Vom Ende eines Ohrwurms
Vor dem Frühstück los und garantiert den frühen Bus in Santa Maria schaffen – Proviant haben wir ja noch? Diesen Plan verwerfen wir sofort, als der Duft von Thereses frisch gebackenem Hefezopf durch die Stube wabert. Wir trödeln dennoch nicht mit dem Aufbruch, denn auch wenn die Königsetappe geschafft ist: Ein Auslaufen ist der Schlusstag nach Santa Maria sicher nicht. Zwar sind die Wege etwas «schneller» und weniger plattig als am Vortag. Aber der Abstieg von der Cima de Nomnom gleich hinter der Buffalorahütte ist der technisch schwierigste Teil der Tour. Perfekt instandgehaltene Eisenleitern führen von der Scharte in beeindruckender Wegführung nach unten. «Ich komme mir vor wie ein Steinbock», meint Susanna auf den ausgesetzten Bändern. Auf festerem Boden angekommen, ist die Scharte schon kaum mehr erkennbar, und wir testen die steilen Flanken auf ihre Echo-Tauglichkeit: «Saaanta Maaaria!»

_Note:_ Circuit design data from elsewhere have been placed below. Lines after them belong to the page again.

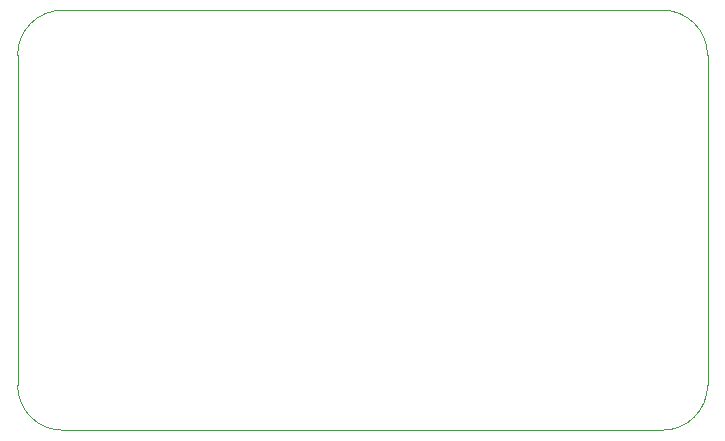
<source format=gm1>
G04 #@! TF.GenerationSoftware,KiCad,Pcbnew,(5.1.8)-1*
G04 #@! TF.CreationDate,2023-01-27T03:14:51+01:00*
G04 #@! TF.ProjectId,Gameport,47616d65-706f-4727-942e-6b696361645f,rev?*
G04 #@! TF.SameCoordinates,Original*
G04 #@! TF.FileFunction,Profile,NP*
%FSLAX46Y46*%
G04 Gerber Fmt 4.6, Leading zero omitted, Abs format (unit mm)*
G04 Created by KiCad (PCBNEW (5.1.8)-1) date 2023-01-27 03:14:51*
%MOMM*%
%LPD*%
G01*
G04 APERTURE LIST*
G04 #@! TA.AperFunction,Profile*
%ADD10C,0.050000*%
G04 #@! TD*
G04 APERTURE END LIST*
D10*
X114935000Y-80010000D02*
G75*
G02*
X118745000Y-76200000I3810000J0D01*
G01*
X169545000Y-76200000D02*
G75*
G02*
X173355000Y-80010000I0J-3810000D01*
G01*
X173355000Y-107950000D02*
G75*
G02*
X169545000Y-111760000I-3810000J0D01*
G01*
X118745000Y-76200000D02*
X169545000Y-76200000D01*
X118745000Y-111760000D02*
G75*
G02*
X114935000Y-107950000I0J3810000D01*
G01*
X118745000Y-111760000D02*
X169545000Y-111760000D01*
X173355000Y-107950000D02*
X173355000Y-80010000D01*
X114935000Y-107950000D02*
X114935000Y-80010000D01*
M02*

</source>
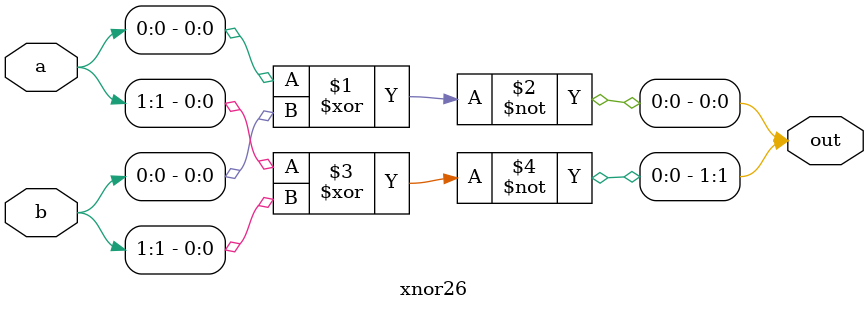
<source format=v>
module xnor26 (
    input wire [1:0] a,
    input wire [1:0] b,
    output wire [1:0] out
);

assign out = ( {  ~(a[1] ^ b[1]), ~(a[0] ^ b[0])} );

endmodule

</source>
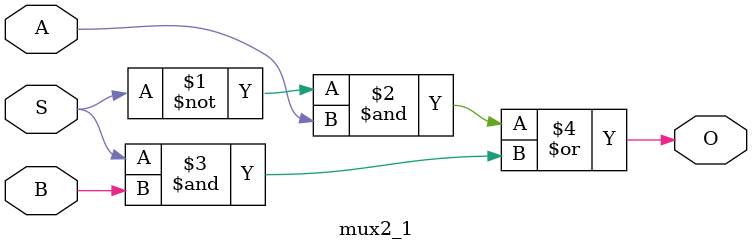
<source format=v>
module mux2_1 (
    A, B, S, O
);
input A, B,S;
output O;

assign O = (~S &A) | (S & B);

endmodule
</source>
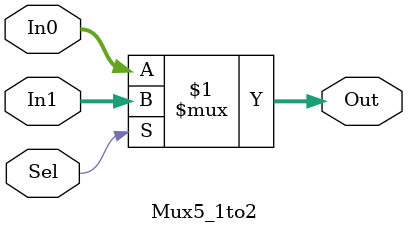
<source format=v>
module Mux5_1to2 (Sel,In0,In1,Out);

	input Sel;
	input[4:0] In0, In1;

	output[4:0] Out;
		wire[4:0] Out;

	assign Out = (Sel)?(In1):(In0);

endmodule

</source>
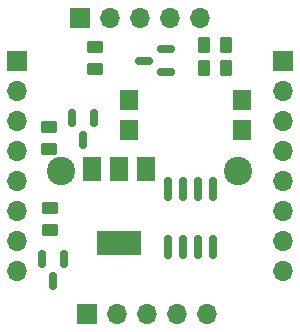
<source format=gbs>
G04 #@! TF.GenerationSoftware,KiCad,Pcbnew,(6.0.11)*
G04 #@! TF.CreationDate,2025-06-06T09:56:58+01:00*
G04 #@! TF.ProjectId,PCB_Dongle_Linky,5043425f-446f-46e6-976c-655f4c696e6b,rev?*
G04 #@! TF.SameCoordinates,Original*
G04 #@! TF.FileFunction,Soldermask,Bot*
G04 #@! TF.FilePolarity,Negative*
%FSLAX46Y46*%
G04 Gerber Fmt 4.6, Leading zero omitted, Abs format (unit mm)*
G04 Created by KiCad (PCBNEW (6.0.11)) date 2025-06-06 09:56:58*
%MOMM*%
%LPD*%
G01*
G04 APERTURE LIST*
G04 Aperture macros list*
%AMRoundRect*
0 Rectangle with rounded corners*
0 $1 Rounding radius*
0 $2 $3 $4 $5 $6 $7 $8 $9 X,Y pos of 4 corners*
0 Add a 4 corners polygon primitive as box body*
4,1,4,$2,$3,$4,$5,$6,$7,$8,$9,$2,$3,0*
0 Add four circle primitives for the rounded corners*
1,1,$1+$1,$2,$3*
1,1,$1+$1,$4,$5*
1,1,$1+$1,$6,$7*
1,1,$1+$1,$8,$9*
0 Add four rect primitives between the rounded corners*
20,1,$1+$1,$2,$3,$4,$5,0*
20,1,$1+$1,$4,$5,$6,$7,0*
20,1,$1+$1,$6,$7,$8,$9,0*
20,1,$1+$1,$8,$9,$2,$3,0*%
G04 Aperture macros list end*
%ADD10R,1.700000X1.700000*%
%ADD11O,1.700000X1.700000*%
%ADD12C,2.400000*%
%ADD13R,1.500000X1.780000*%
%ADD14RoundRect,0.250000X-0.262500X-0.450000X0.262500X-0.450000X0.262500X0.450000X-0.262500X0.450000X0*%
%ADD15RoundRect,0.250000X0.450000X-0.262500X0.450000X0.262500X-0.450000X0.262500X-0.450000X-0.262500X0*%
%ADD16RoundRect,0.150000X-0.150000X0.587500X-0.150000X-0.587500X0.150000X-0.587500X0.150000X0.587500X0*%
%ADD17RoundRect,0.250000X-0.450000X0.262500X-0.450000X-0.262500X0.450000X-0.262500X0.450000X0.262500X0*%
%ADD18R,1.500000X2.000000*%
%ADD19R,3.800000X2.000000*%
%ADD20RoundRect,0.150000X0.587500X0.150000X-0.587500X0.150000X-0.587500X-0.150000X0.587500X-0.150000X0*%
%ADD21RoundRect,0.150000X0.150000X-0.825000X0.150000X0.825000X-0.150000X0.825000X-0.150000X-0.825000X0*%
G04 APERTURE END LIST*
D10*
G04 #@! TO.C,J0*
X25275000Y-104400000D03*
D11*
X27815000Y-104400000D03*
X30355000Y-104400000D03*
X32895000Y-104400000D03*
X35435000Y-104400000D03*
G04 #@! TD*
D10*
G04 #@! TO.C,J2*
X42520000Y-108000000D03*
D11*
X42520000Y-110540000D03*
X42520000Y-113080000D03*
X42520000Y-115620000D03*
X42520000Y-118160000D03*
X42520000Y-120700000D03*
X42520000Y-123240000D03*
X42520000Y-125780000D03*
G04 #@! TD*
D10*
G04 #@! TO.C,J1*
X20000000Y-108000000D03*
D11*
X20000000Y-110540000D03*
X20000000Y-113080000D03*
X20000000Y-115620000D03*
X20000000Y-118160000D03*
X20000000Y-120700000D03*
X20000000Y-123240000D03*
X20000000Y-125780000D03*
G04 #@! TD*
D10*
G04 #@! TO.C,J4*
X25925000Y-129450000D03*
D11*
X28465000Y-129450000D03*
X31005000Y-129450000D03*
X33545000Y-129450000D03*
X36085000Y-129450000D03*
G04 #@! TD*
D12*
G04 #@! TO.C,C1*
X23700000Y-117350000D03*
X38700000Y-117350000D03*
G04 #@! TD*
D13*
G04 #@! TO.C,U1*
X29500000Y-113890000D03*
X29500000Y-111350000D03*
X39030000Y-111350000D03*
X39030000Y-113890000D03*
G04 #@! TD*
D14*
G04 #@! TO.C,R2b1*
X35837500Y-106650000D03*
X37662500Y-106650000D03*
G04 #@! TD*
D15*
G04 #@! TO.C,R9*
X22800000Y-122312500D03*
X22800000Y-120487500D03*
G04 #@! TD*
D16*
G04 #@! TO.C,Q2*
X22100000Y-124800000D03*
X24000000Y-124800000D03*
X23050000Y-126675000D03*
G04 #@! TD*
D17*
G04 #@! TO.C,R1*
X26565000Y-106837500D03*
X26565000Y-108662500D03*
G04 #@! TD*
D18*
G04 #@! TO.C,U2*
X26300000Y-117150000D03*
X28600000Y-117150000D03*
D19*
X28600000Y-123450000D03*
D18*
X30900000Y-117150000D03*
G04 #@! TD*
D16*
G04 #@! TO.C,Q1*
X24600000Y-112862500D03*
X26500000Y-112862500D03*
X25550000Y-114737500D03*
G04 #@! TD*
D20*
G04 #@! TO.C,Q3*
X32587500Y-107050000D03*
X32587500Y-108950000D03*
X30712500Y-108000000D03*
G04 #@! TD*
D17*
G04 #@! TO.C,R3*
X22700000Y-113650000D03*
X22700000Y-115475000D03*
G04 #@! TD*
D14*
G04 #@! TO.C,R2a1*
X35837500Y-108600000D03*
X37662500Y-108600000D03*
G04 #@! TD*
D21*
G04 #@! TO.C,U3*
X36605000Y-123775000D03*
X35335000Y-123775000D03*
X34065000Y-123775000D03*
X32795000Y-123775000D03*
X32795000Y-118825000D03*
X34065000Y-118825000D03*
X35335000Y-118825000D03*
X36605000Y-118825000D03*
G04 #@! TD*
M02*

</source>
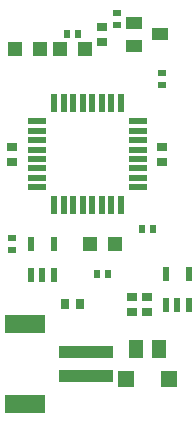
<source format=gbr>
G04 EAGLE Gerber RS-274X export*
G75*
%MOMM*%
%FSLAX34Y34*%
%LPD*%
%INSolderpaste Top*%
%IPPOS*%
%AMOC8*
5,1,8,0,0,1.08239X$1,22.5*%
G01*
%ADD10R,1.200000X1.200000*%
%ADD11R,1.500000X0.550000*%
%ADD12R,0.550000X1.500000*%
%ADD13R,0.600000X0.700000*%
%ADD14R,0.700000X0.600000*%
%ADD15R,0.900000X0.700000*%
%ADD16R,0.550000X1.200000*%
%ADD17R,1.400000X1.400000*%
%ADD18R,0.700000X0.900000*%
%ADD19R,1.300000X1.500000*%
%ADD20R,1.400000X1.000000*%
%ADD21R,4.600000X1.000000*%
%ADD22R,3.400000X1.600000*%


D10*
X-175600Y101600D03*
X-154600Y101600D03*
X-192700Y101600D03*
X-213700Y101600D03*
D11*
X-109400Y-15300D03*
X-109400Y-7300D03*
X-109400Y700D03*
X-109400Y8700D03*
X-109400Y16700D03*
X-109400Y24700D03*
X-109400Y32700D03*
X-109400Y40700D03*
D12*
X-124400Y55700D03*
X-132400Y55700D03*
X-140400Y55700D03*
X-148400Y55700D03*
X-156400Y55700D03*
X-164400Y55700D03*
X-172400Y55700D03*
X-180400Y55700D03*
D11*
X-195400Y40700D03*
X-195400Y32700D03*
X-195400Y24700D03*
X-195400Y16700D03*
X-195400Y8700D03*
X-195400Y700D03*
X-195400Y-7300D03*
X-195400Y-15300D03*
D12*
X-180400Y-30300D03*
X-172400Y-30300D03*
X-164400Y-30300D03*
X-156400Y-30300D03*
X-148400Y-30300D03*
X-140400Y-30300D03*
X-132400Y-30300D03*
X-124400Y-30300D03*
D13*
X-96600Y-50800D03*
X-106600Y-50800D03*
X-170100Y114300D03*
X-160100Y114300D03*
D14*
X-127000Y122000D03*
X-127000Y132000D03*
D15*
X-139700Y107800D03*
X-139700Y120800D03*
D16*
X-85700Y-114601D03*
X-76200Y-114601D03*
X-66700Y-114601D03*
X-66700Y-88599D03*
X-85700Y-88599D03*
D17*
X-120100Y-177800D03*
X-83100Y-177800D03*
D16*
X-200000Y-89201D03*
X-190500Y-89201D03*
X-181000Y-89201D03*
X-181000Y-63199D03*
X-200000Y-63199D03*
D10*
X-129200Y-63500D03*
X-150200Y-63500D03*
D15*
X-215900Y19200D03*
X-215900Y6200D03*
X-101600Y-107800D03*
X-101600Y-120800D03*
X-88900Y19200D03*
X-88900Y6200D03*
X-114300Y-107800D03*
X-114300Y-120800D03*
D13*
X-144700Y-88900D03*
X-134700Y-88900D03*
D14*
X-215900Y-68500D03*
X-215900Y-58500D03*
D18*
X-158600Y-114300D03*
X-171600Y-114300D03*
D19*
X-92100Y-152400D03*
X-111100Y-152400D03*
D20*
X-90600Y114300D03*
X-112600Y104800D03*
X-112600Y123800D03*
D21*
X-153500Y-175100D03*
X-153500Y-155100D03*
D22*
X-205500Y-199100D03*
X-205500Y-131100D03*
D14*
X-88900Y71200D03*
X-88900Y81200D03*
M02*

</source>
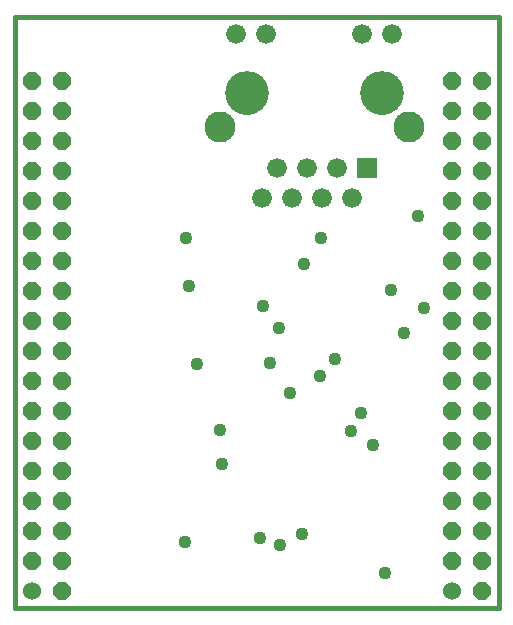
<source format=gbs>
G75*
%MOIN*%
%OFA0B0*%
%FSLAX24Y24*%
%IPPOS*%
%LPD*%
%AMOC8*
5,1,8,0,0,1.08239X$1,22.5*
%
%ADD10C,0.0160*%
%ADD11C,0.0600*%
%ADD12OC8,0.0600*%
%ADD13C,0.0660*%
%ADD14C,0.1035*%
%ADD15R,0.0660X0.0660*%
%ADD16C,0.0000*%
%ADD17C,0.1460*%
%ADD18C,0.0436*%
D10*
X000259Y000180D02*
X016401Y000180D01*
X016401Y019865D01*
X000259Y019865D01*
X000259Y000180D01*
D11*
X000830Y000735D03*
X014830Y000735D03*
D12*
X014830Y001735D03*
X014830Y002735D03*
X014830Y003735D03*
X014830Y004735D03*
X014830Y005735D03*
X014830Y006735D03*
X014830Y007735D03*
X014830Y008735D03*
X014830Y009735D03*
X014830Y010735D03*
X014830Y011735D03*
X014830Y012735D03*
X014830Y013735D03*
X014830Y014735D03*
X014830Y015735D03*
X014830Y016735D03*
X014830Y017735D03*
X015830Y017735D03*
X015830Y016735D03*
X015830Y015735D03*
X015830Y014735D03*
X015830Y013735D03*
X015830Y012735D03*
X015830Y011735D03*
X015830Y010735D03*
X015830Y009735D03*
X015830Y008735D03*
X015830Y007735D03*
X015830Y006735D03*
X015830Y005735D03*
X015830Y004735D03*
X015830Y003735D03*
X015830Y002735D03*
X015830Y001735D03*
X015830Y000735D03*
X001830Y000735D03*
X001830Y001735D03*
X001830Y002735D03*
X001830Y003735D03*
X001830Y004735D03*
X001830Y005735D03*
X001830Y006735D03*
X001830Y007735D03*
X001830Y008735D03*
X001830Y009735D03*
X001830Y010735D03*
X001830Y011735D03*
X001830Y012735D03*
X001830Y013735D03*
X001830Y014735D03*
X001830Y015735D03*
X001830Y016735D03*
X001830Y017735D03*
X000830Y017735D03*
X000830Y016735D03*
X000830Y015735D03*
X000830Y014735D03*
X000830Y013735D03*
X000830Y012735D03*
X000830Y011735D03*
X000830Y010735D03*
X000830Y009735D03*
X000830Y008735D03*
X000830Y007735D03*
X000830Y006735D03*
X000830Y005735D03*
X000830Y004735D03*
X000830Y003735D03*
X000830Y002735D03*
X000830Y001735D03*
D13*
X008489Y013845D03*
X008989Y014845D03*
X009489Y013845D03*
X009989Y014845D03*
X010489Y013845D03*
X010989Y014845D03*
X011489Y013845D03*
X011839Y019295D03*
X012839Y019295D03*
X008639Y019295D03*
X007639Y019295D03*
D14*
X007089Y016195D03*
X013389Y016195D03*
D15*
X011989Y014845D03*
D16*
X011789Y017345D02*
X011791Y017397D01*
X011797Y017449D01*
X011807Y017501D01*
X011820Y017551D01*
X011837Y017601D01*
X011858Y017649D01*
X011883Y017695D01*
X011911Y017739D01*
X011942Y017781D01*
X011976Y017821D01*
X012013Y017858D01*
X012053Y017892D01*
X012095Y017923D01*
X012139Y017951D01*
X012185Y017976D01*
X012233Y017997D01*
X012283Y018014D01*
X012333Y018027D01*
X012385Y018037D01*
X012437Y018043D01*
X012489Y018045D01*
X012541Y018043D01*
X012593Y018037D01*
X012645Y018027D01*
X012695Y018014D01*
X012745Y017997D01*
X012793Y017976D01*
X012839Y017951D01*
X012883Y017923D01*
X012925Y017892D01*
X012965Y017858D01*
X013002Y017821D01*
X013036Y017781D01*
X013067Y017739D01*
X013095Y017695D01*
X013120Y017649D01*
X013141Y017601D01*
X013158Y017551D01*
X013171Y017501D01*
X013181Y017449D01*
X013187Y017397D01*
X013189Y017345D01*
X013187Y017293D01*
X013181Y017241D01*
X013171Y017189D01*
X013158Y017139D01*
X013141Y017089D01*
X013120Y017041D01*
X013095Y016995D01*
X013067Y016951D01*
X013036Y016909D01*
X013002Y016869D01*
X012965Y016832D01*
X012925Y016798D01*
X012883Y016767D01*
X012839Y016739D01*
X012793Y016714D01*
X012745Y016693D01*
X012695Y016676D01*
X012645Y016663D01*
X012593Y016653D01*
X012541Y016647D01*
X012489Y016645D01*
X012437Y016647D01*
X012385Y016653D01*
X012333Y016663D01*
X012283Y016676D01*
X012233Y016693D01*
X012185Y016714D01*
X012139Y016739D01*
X012095Y016767D01*
X012053Y016798D01*
X012013Y016832D01*
X011976Y016869D01*
X011942Y016909D01*
X011911Y016951D01*
X011883Y016995D01*
X011858Y017041D01*
X011837Y017089D01*
X011820Y017139D01*
X011807Y017189D01*
X011797Y017241D01*
X011791Y017293D01*
X011789Y017345D01*
X007289Y017345D02*
X007291Y017397D01*
X007297Y017449D01*
X007307Y017501D01*
X007320Y017551D01*
X007337Y017601D01*
X007358Y017649D01*
X007383Y017695D01*
X007411Y017739D01*
X007442Y017781D01*
X007476Y017821D01*
X007513Y017858D01*
X007553Y017892D01*
X007595Y017923D01*
X007639Y017951D01*
X007685Y017976D01*
X007733Y017997D01*
X007783Y018014D01*
X007833Y018027D01*
X007885Y018037D01*
X007937Y018043D01*
X007989Y018045D01*
X008041Y018043D01*
X008093Y018037D01*
X008145Y018027D01*
X008195Y018014D01*
X008245Y017997D01*
X008293Y017976D01*
X008339Y017951D01*
X008383Y017923D01*
X008425Y017892D01*
X008465Y017858D01*
X008502Y017821D01*
X008536Y017781D01*
X008567Y017739D01*
X008595Y017695D01*
X008620Y017649D01*
X008641Y017601D01*
X008658Y017551D01*
X008671Y017501D01*
X008681Y017449D01*
X008687Y017397D01*
X008689Y017345D01*
X008687Y017293D01*
X008681Y017241D01*
X008671Y017189D01*
X008658Y017139D01*
X008641Y017089D01*
X008620Y017041D01*
X008595Y016995D01*
X008567Y016951D01*
X008536Y016909D01*
X008502Y016869D01*
X008465Y016832D01*
X008425Y016798D01*
X008383Y016767D01*
X008339Y016739D01*
X008293Y016714D01*
X008245Y016693D01*
X008195Y016676D01*
X008145Y016663D01*
X008093Y016653D01*
X008041Y016647D01*
X007989Y016645D01*
X007937Y016647D01*
X007885Y016653D01*
X007833Y016663D01*
X007783Y016676D01*
X007733Y016693D01*
X007685Y016714D01*
X007639Y016739D01*
X007595Y016767D01*
X007553Y016798D01*
X007513Y016832D01*
X007476Y016869D01*
X007442Y016909D01*
X007411Y016951D01*
X007383Y016995D01*
X007358Y017041D01*
X007337Y017089D01*
X007320Y017139D01*
X007307Y017189D01*
X007297Y017241D01*
X007291Y017293D01*
X007289Y017345D01*
D17*
X007989Y017345D03*
X012489Y017345D03*
D18*
X013704Y013251D03*
X012799Y010771D03*
X013232Y009353D03*
X013901Y010180D03*
X011795Y006656D03*
X011480Y006066D03*
X012208Y005613D03*
X010436Y007916D03*
X010948Y008467D03*
X009452Y007326D03*
X008783Y008349D03*
X009078Y009491D03*
X008527Y010239D03*
X009905Y011637D03*
X010476Y012503D03*
X006322Y008310D03*
X007110Y006105D03*
X007169Y004963D03*
X008428Y002503D03*
X009098Y002286D03*
X009826Y002621D03*
X012621Y001322D03*
X005948Y002365D03*
X006066Y010889D03*
X005987Y012503D03*
M02*

</source>
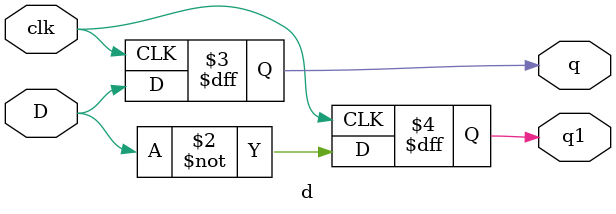
<source format=v>
module d(D,clk,q,q1);
input D; // Data input 
input clk; // clock input 
output reg q; // output Q 
output reg q1; // output Q 
always @(posedge clk) 
	begin
	q <= D; 
	q1 <= ~D;
	end 
endmodule 
</source>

Oben bleiben: Der Sentiero
Alpino bleibt stets hoch über dem
namensgebenden Val Calanca.
Noch zwei Kessel gilt es, in bewährter Manier auszulaufen. Unterhalb des Piz de Groven lässt ein letztes Tobel mal wieder den Wunsch nach einer Hängebrücke aufkommen. «Oder zumindest eine Tyrolienne!», meint Michi. Aber insgeheim freuen wir uns über die Ursprünglichkeit und Ruhe und nehmen gern in Kauf, dass wir in einer Dreiviertelstunde nur rund 100 Meter Luftlinie zurücklegen. Den frühen Bus haben wir schon aufgegeben, als das Gelände einfacher wird und wir unter die 2000-Meter-Marke ab- und in traumhafte Lärchenwälder eintauchen. Flott marschiert es sich über die (leider trockene) Alp di Fora, ehe wir am Pian di Renten den 1000-Höhenmeter-Sturzflug ins Tal beginnen. Eine breite Forstschneise kündigt Zivilisation an, Santa Maria war plötzlich nicht mehr «unendlich weit», wie uns Roland Kaiser seit Tagen weismachen will. Und als wir bei gut 30 Grad Mittagshitze am Kirchplatz einlaufen, bleibt mit 17 Minuten bis zur Busabfahrt sogar noch Zeit für zwei kleine Panachés, die uns vom hartnäckigen Ohrwurm und den heissgelaufenen Fusssohlen endgültig befreien. Einhelliges Fazit zum Sentiero Alpino Calanca: Gerne wieder – mit weniger Proviant und mehr musikalischer Abwechslung.
Etappen von Nord nach Süd
- S. Bernardino Hospiz (Passhöhe) bis Rifugio Pian Grand (6. 0 h)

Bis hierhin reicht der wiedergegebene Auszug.